Qualcosa di più leggero, o magari frivolo?
«Altroché: vi farò ridere con Oggi sposi, una commedia spassosa di Fausto Brizzi. Come soubrettina, pronta a tutto, pur di sfondare nello spettacolo, tento di fare il colpaccio, sposando un riccone anziano. Con la mia morale sui generis, ne combinerò di ogni colore».
A proposito di veline: come giudica la questione?
«Non oso dare giudizi morali: nella vita, ognuno fa ciò che vuole. Ma nell'ambito del mio lavoro, non le vedo bene: credo nel talento e nella meritocrazia, dunque perché tante veline, poi si mettono a recitare? Il fatto è che io faccio l'attrice come facessi il medico: con la stessa serietà».
Via, non si prenda troppo sul serio. Non rischia di passare per secchiona rompiscatole?
«Di cattiverie, ormai, ne ho subite tante: per forza, m'invidiano. Ma ho le spalle larghe! E presto mi vedrete, forse su Raiuno, forse al cinema, di nuovo diretta dalla Wertüller, in Mannaggia alla miseria, di nuovo in coppia col mio Sergio Assisi.
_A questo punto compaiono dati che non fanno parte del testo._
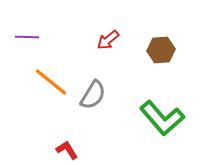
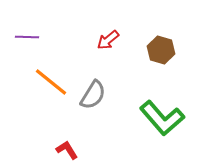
brown hexagon: rotated 20 degrees clockwise
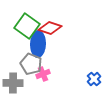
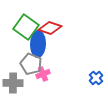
green square: moved 1 px left, 1 px down
blue cross: moved 2 px right, 1 px up
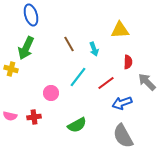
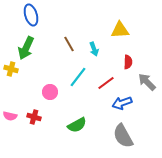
pink circle: moved 1 px left, 1 px up
red cross: rotated 24 degrees clockwise
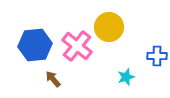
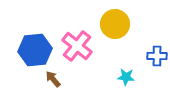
yellow circle: moved 6 px right, 3 px up
blue hexagon: moved 5 px down
cyan star: rotated 24 degrees clockwise
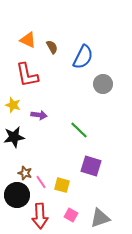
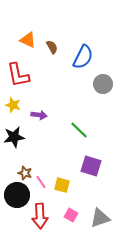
red L-shape: moved 9 px left
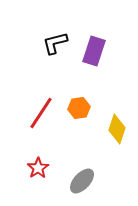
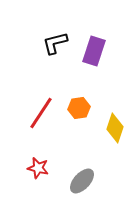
yellow diamond: moved 2 px left, 1 px up
red star: rotated 25 degrees counterclockwise
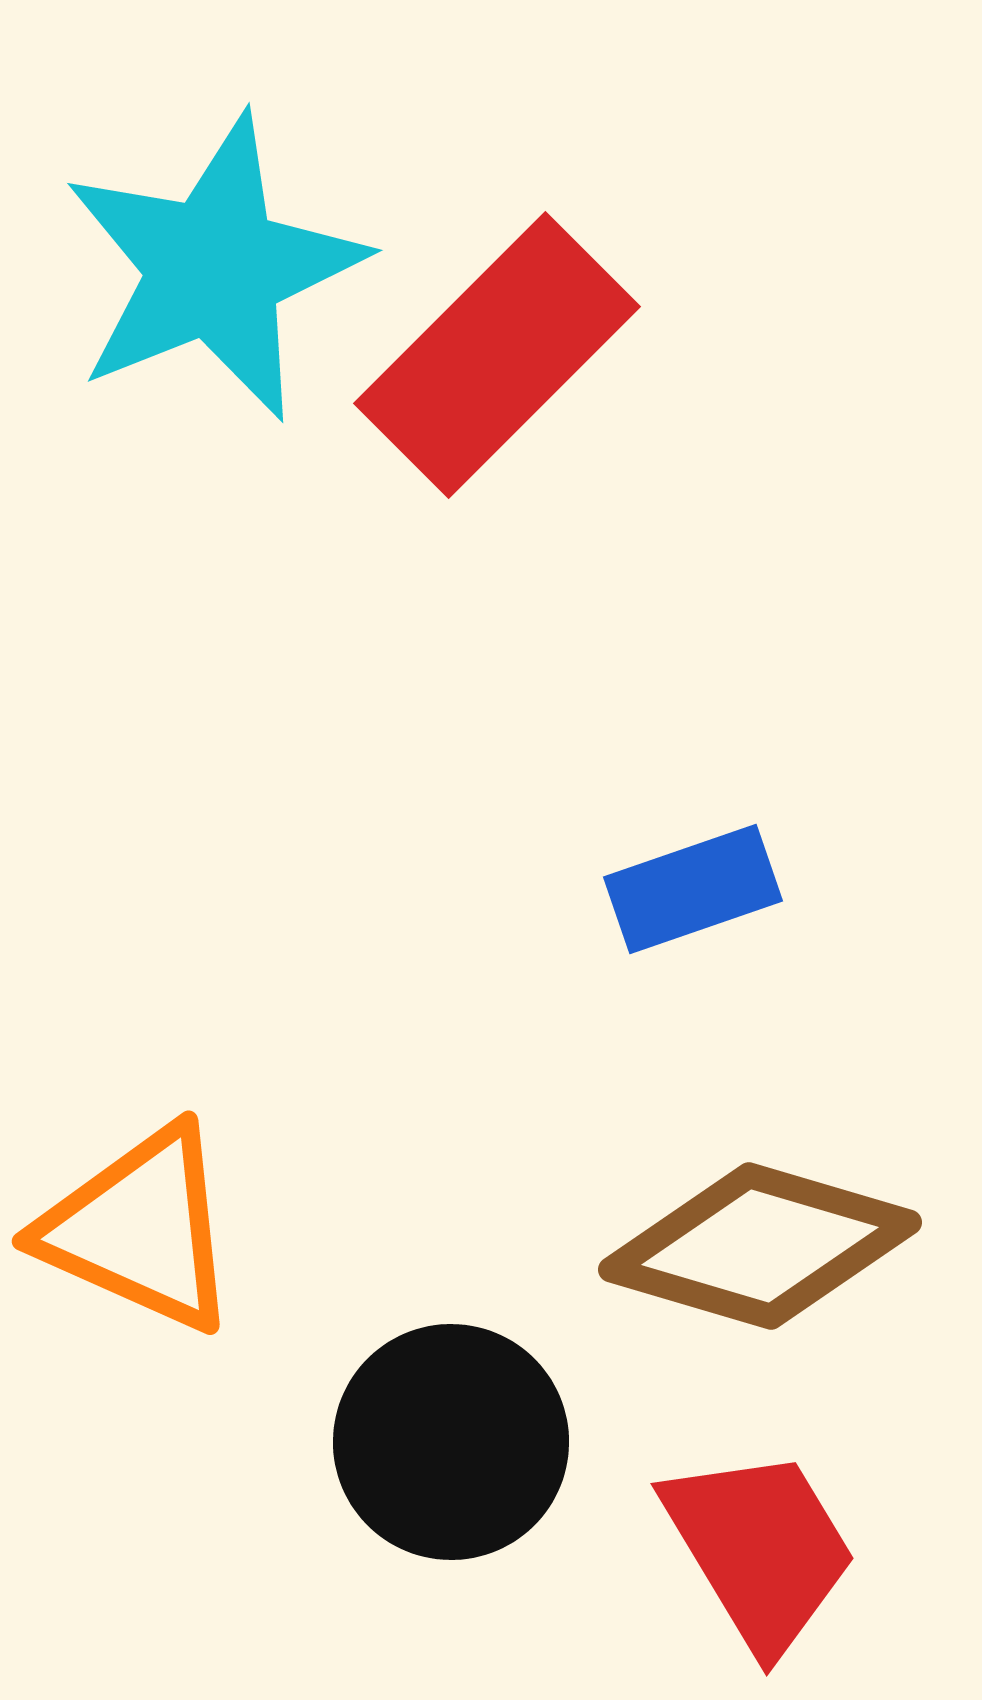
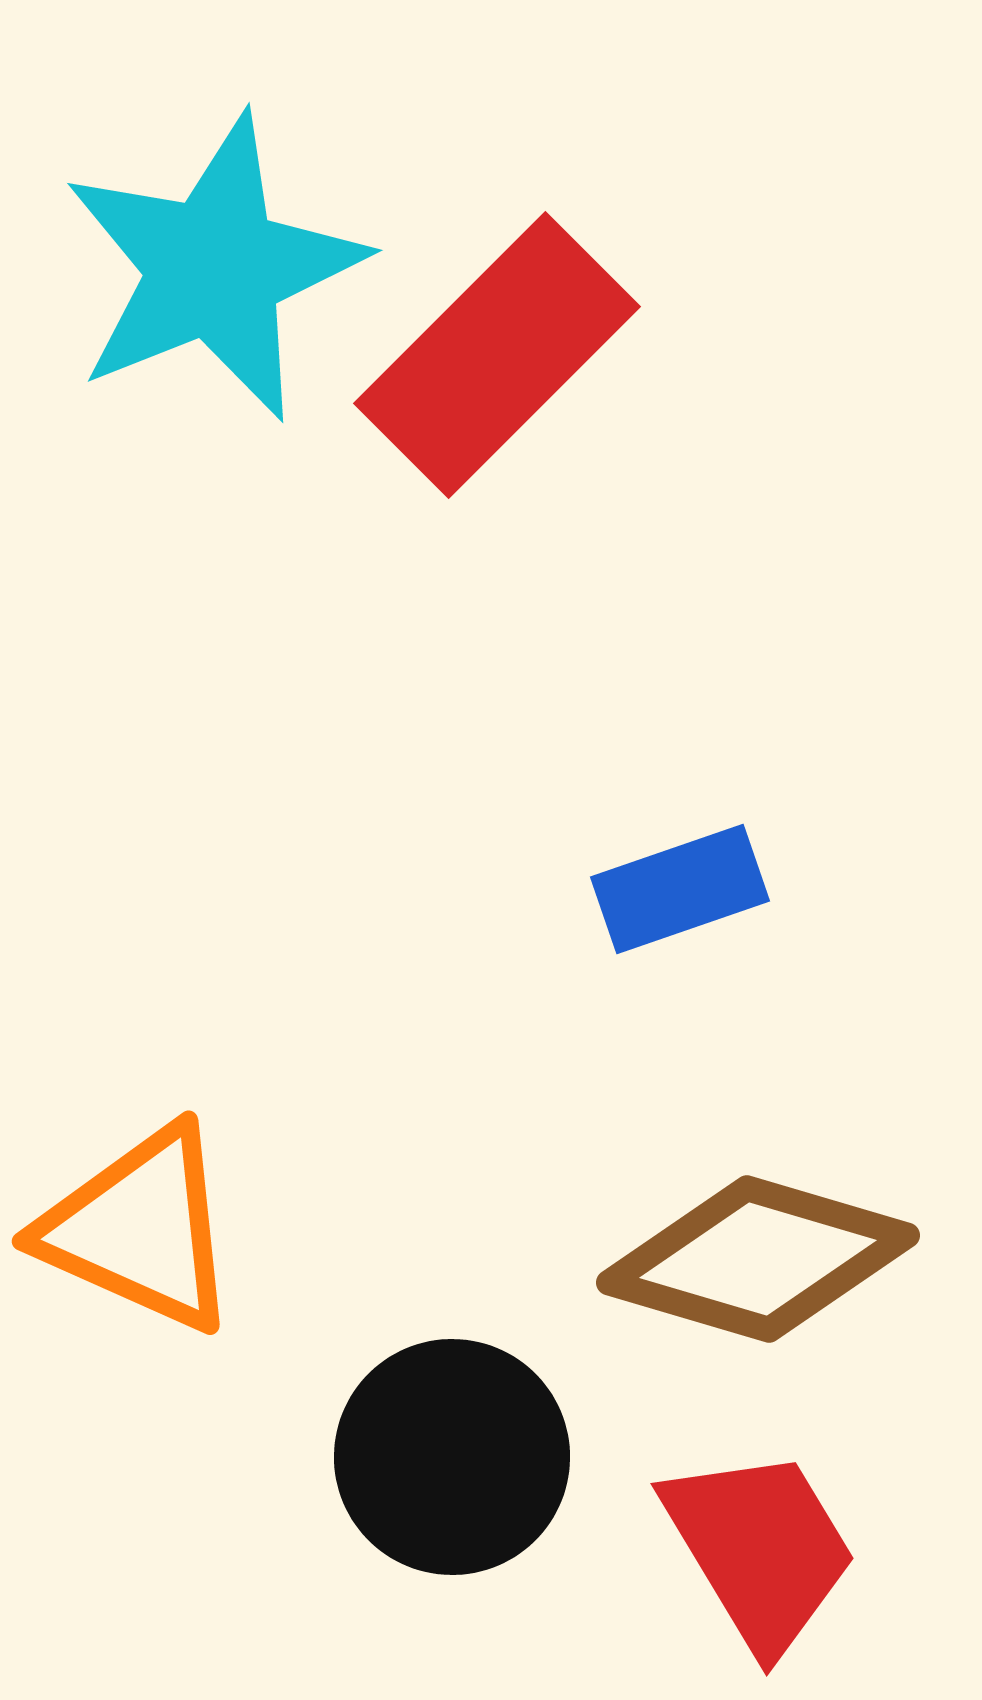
blue rectangle: moved 13 px left
brown diamond: moved 2 px left, 13 px down
black circle: moved 1 px right, 15 px down
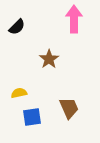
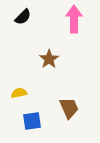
black semicircle: moved 6 px right, 10 px up
blue square: moved 4 px down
Saremo laureandi in Economia e commercio, pronti ad andare nel Bangladesh per studiare il sistema del microredito, con il Premio Nobel Yunus.. Io, però, Marina capatosta, farò del tutto per esportare il microcredito a Napoli. Dove il popolo non ha un tubo».


Anche i lavoratori dello spettacolo sono in crisi. L'idea d'una Cinecittà lombarda, come ha detto il ministro Castelli, le garba?
«È importante. Anche perché siamo stufi di sentire "borzetta", "zugo", "zole", come si dice in romanesco».